How do I know if advertising is effective?
These are not rules for how to write effective advertising. Every copywriter has rules and methods that work for them, as it should be. Very few will consult a 12-point article when sitting down to create an advertisement and a 2-rule blog post would be no less presumptuous. These are rules for the rest of us to keep in mind when writing a creative strategy or evaluating creative work.
Rule 1: Impossible to tell someone about it without mentioning the product.
You know advertising is memorable when someone is willing and able to describe it. The retelling will only be as accurate and complete as the ad’s story was compelling. But the retelling doesn’t matter if the product isn’t part of the story.
Two ads that make the product part of the story are Amazon’s tale of two friends, a priest and an imam, who order the same gift for one another, both using Amazon’s mobile app, and Metamucil’s “The Regulars,” in which three co-workers visit the restroom at the same time daily, due to the, uh, product benefit. (This latter example also shows you what a product demo can be, as well as offering a pack shot that goes with the story.)
Rule 2: Impossible to forget what brand created it.
You know advertising is persuasive when the recipient remembers the brand as well as the product.
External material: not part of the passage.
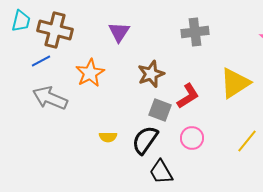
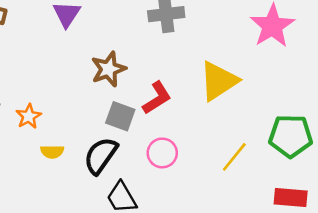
orange star: (90, 73) -> (29, 116), moved, size x0.7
Common ways to improve the odds of success are a brand name linked to the product benefit (Chapstick, although they’ve let people use the name generically), a brand associated over the long-term with a clear positioning or benefit (Nike, athletic performance) or campaign elements consistent enough over time that they’re easily recognizable (IBM, still using the blue letterbox treatment for almost 20 years).
The two ads cited above follow this rule, too, mainly because the brand and product are so closely linked.
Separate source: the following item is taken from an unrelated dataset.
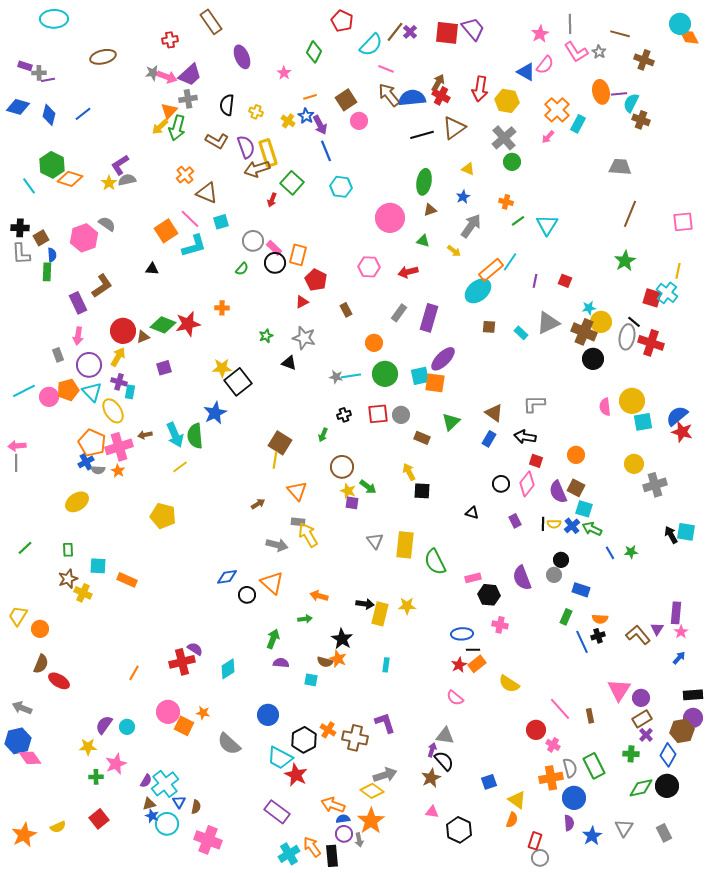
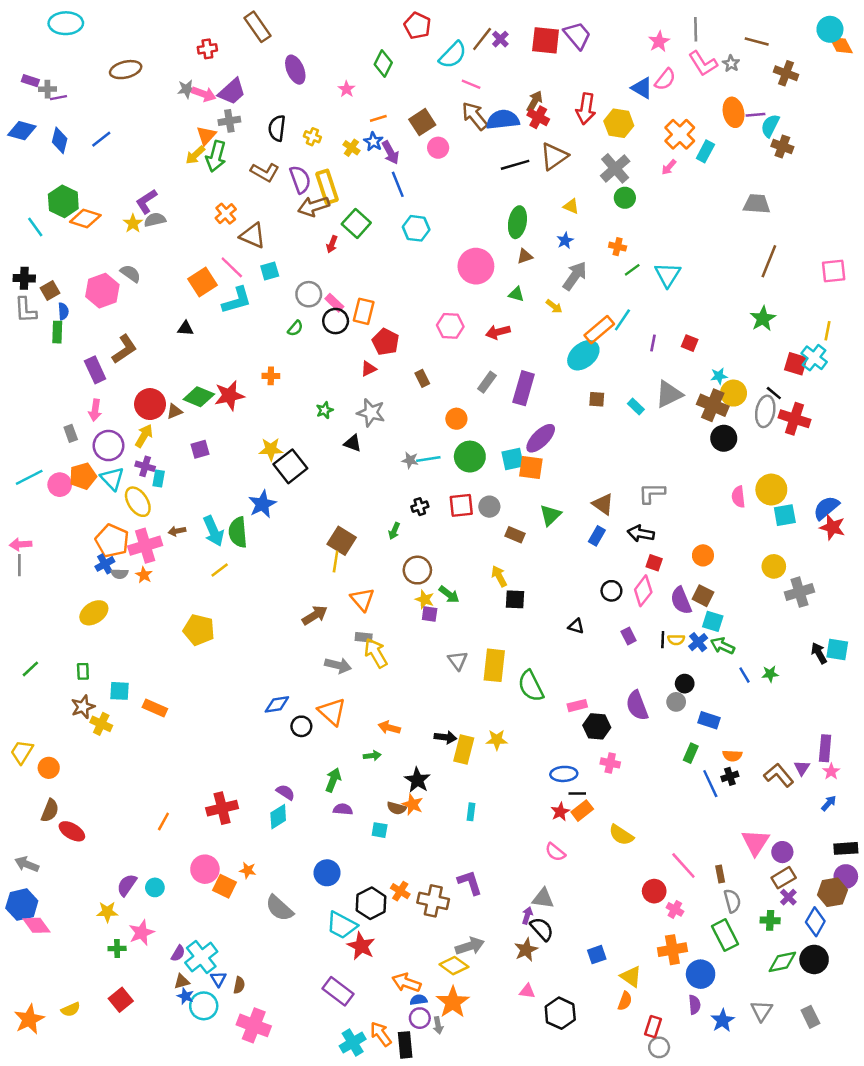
brown arrow: (258, 504) -> (315, 615), size x1.5
purple semicircle: (195, 649) -> (286, 792), moved
gray semicircle: (570, 768) -> (732, 901), moved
Be careful, however, because the degree of difficulty goes up if you’re launching a new product that would take your brand into an adjacent category or even segment.
DO try this at home
Be a consumer. Try this as you encounter advertising during the day, even/especially banner ads, billboards, any form of ad. See if it’s impossible for you to tell someone about the ad without mentioning the product, or impossible to forget what brand created it.
If you try this experiment at work — well, be careful. Look closely at messaging strategy and product portfolio. Almost every time, advertising that breaks these rules came from business strategy that failed to consider them in the first place.